The scheme reportedly entailed using cars packed with passengers to intentionally sideswipe 18-wheelers in an effort to collect money for injuries through insurance policies and fraudulent lawsuits. Following the accidents, those passengers from the cars would file personal injury claims to collect settlements for what were reportedly exaggerated or non-existent injuries.

According to the complaint, Labeaud – the admitted ringleader in the scheme – was paid by Keating to act as the driver of the “slammer” car that would initiate the accident. Keating would coordinate with one or more people in a separate “spotter” car to intentionally set up a collision with a preselected truck.

The suit, filed by Southeastern Motor Freight Inc., alleges that Keating’s payments resulted in client referrals for alleged crash victims. Moreover, the suit claims the scheme provided Keating, along with additional personal injury attorneys, leverage whereby trucking companies and insurers could be pressured with demands for exorbitant settlements.

Labeaud, 48, is one of eight individuals who pleaded guilty to federal charges in recent months, all in relation to this particular fraudulent collision scheme. Court documents refer to two specific setup crashes that took place within the scheme, occurring in nearly the exact same location near a bridge approximately one week apart in June 2017.

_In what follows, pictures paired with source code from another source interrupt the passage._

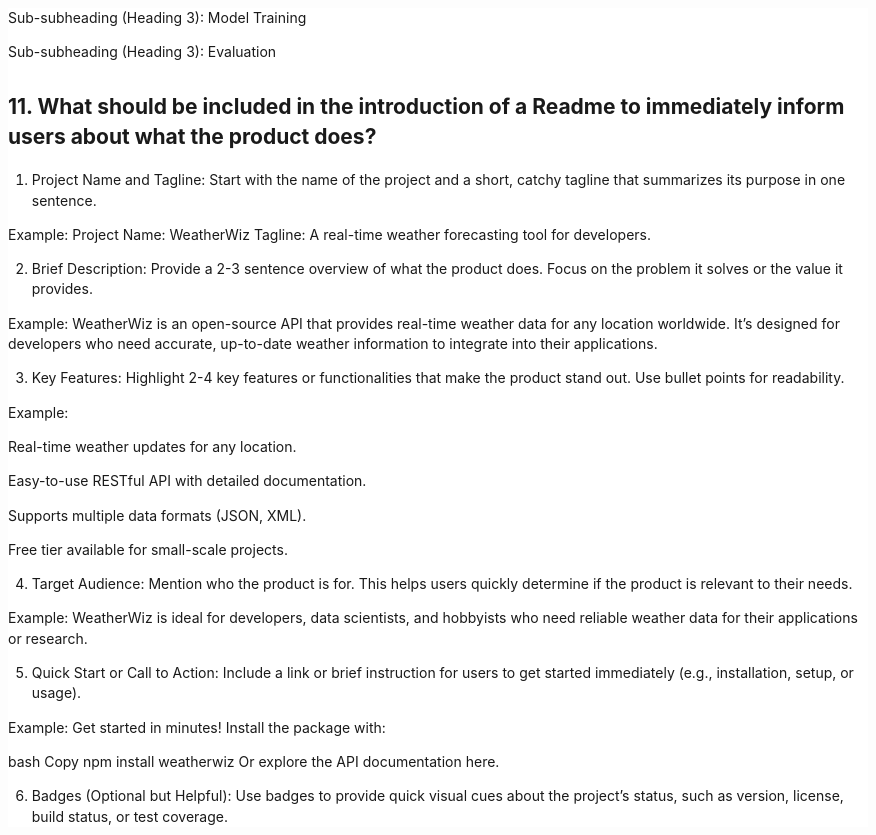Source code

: Sub-subheading (Heading 3): Model Training

Sub-subheading (Heading 3): Evaluation

## 11. What should be included in the introduction of a Readme to immediately inform users about what the product does?
1. Project Name and Tagline:
Start with the name of the project and a short, catchy tagline that summarizes its purpose in one sentence.

Example:
Project Name: WeatherWiz
Tagline: A real-time weather forecasting tool for developers.

2. Brief Description:
Provide a 2-3 sentence overview of what the product does. Focus on the problem it solves or the value it provides.

Example:
WeatherWiz is an open-source API that provides real-time weather data for any location worldwide. It’s designed for developers who need accurate, up-to-date weather information to integrate into their applications.

3. Key Features:
Highlight 2-4 key features or functionalities that make the product stand out. Use bullet points for readability.

Example:

Real-time weather updates for any location.

Easy-to-use RESTful API with detailed documentation.

Supports multiple data formats (JSON, XML).

Free tier available for small-scale projects.

4. Target Audience:
Mention who the product is for. This helps users quickly determine if the product is relevant to their needs.

Example:
WeatherWiz is ideal for developers, data scientists, and hobbyists who need reliable weather data for their applications or research.

5. Quick Start or Call to Action:
Include a link or brief instruction for users to get started immediately (e.g., installation, setup, or usage).

Example:
Get started in minutes! Install the package with:

bash
Copy
npm install weatherwiz
Or explore the API documentation here.

6. Badges (Optional but Helpful):
Use badges to provide quick visual cues about the project’s status, such as version, license, build status, or test coverage.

According to the complaint, “Defendant D. Patrick Keating established, financed, owned, operated, and/or participated in the management of law offices presenting the fraudulent claims at issue.”

“This includes…conspiring with and paying Damian Labeaud to recruit individuals to knowingly participate in a scheme to stage at least 40 automobile accidents in the New Orleans area in an effort to defraud insurance and trucking companies,” Doug Williams, one of the attorneys representing the trucking company, said.

Filing a lawsuit under the RICO statute allows plaintiffs to sue for damages provided they are able to prove they were victims of a criminal conspiracy. Unlike standard civil lawsuits where a narrow rationale for collecting damages must be specified, RICO lawsuits allow plaintiffs to ask for treble (triple) damages.

The aforementioned scheme is reportedly one of many that have occurred in recent years, all with the same modus operandi. In addition to Tuesday’s complaint, a separate indictment from last month charged 11 other defendants as participants in accident scams throughout the state of Louisiana, including named ringleader, Roderick Hickman, of Baton Rouge.

A 30-page indictment from August 21 made local headlines and has been the scuttlebutt of the New Orleans legal community. That indictment refers to five local personal injury attorneys – identified only as A, B, C, D, and E – as working closely with the defendants. In a similar fashion to Tuesday’s complaint, the August indictment details attorneys utilizing “runners” to secure traffic accident clients through staged collisions.

Louisiana Insurance Commissioner, Jim Donelon, indicated via public statement that such fraud increases car insurance costs in the state by approximately $600 a year per family.

The trucking company is represented by Douglas Williams, Kelsey Ann Clark, and Christopher Mason of Breazeale Sachse & Wilson LLP.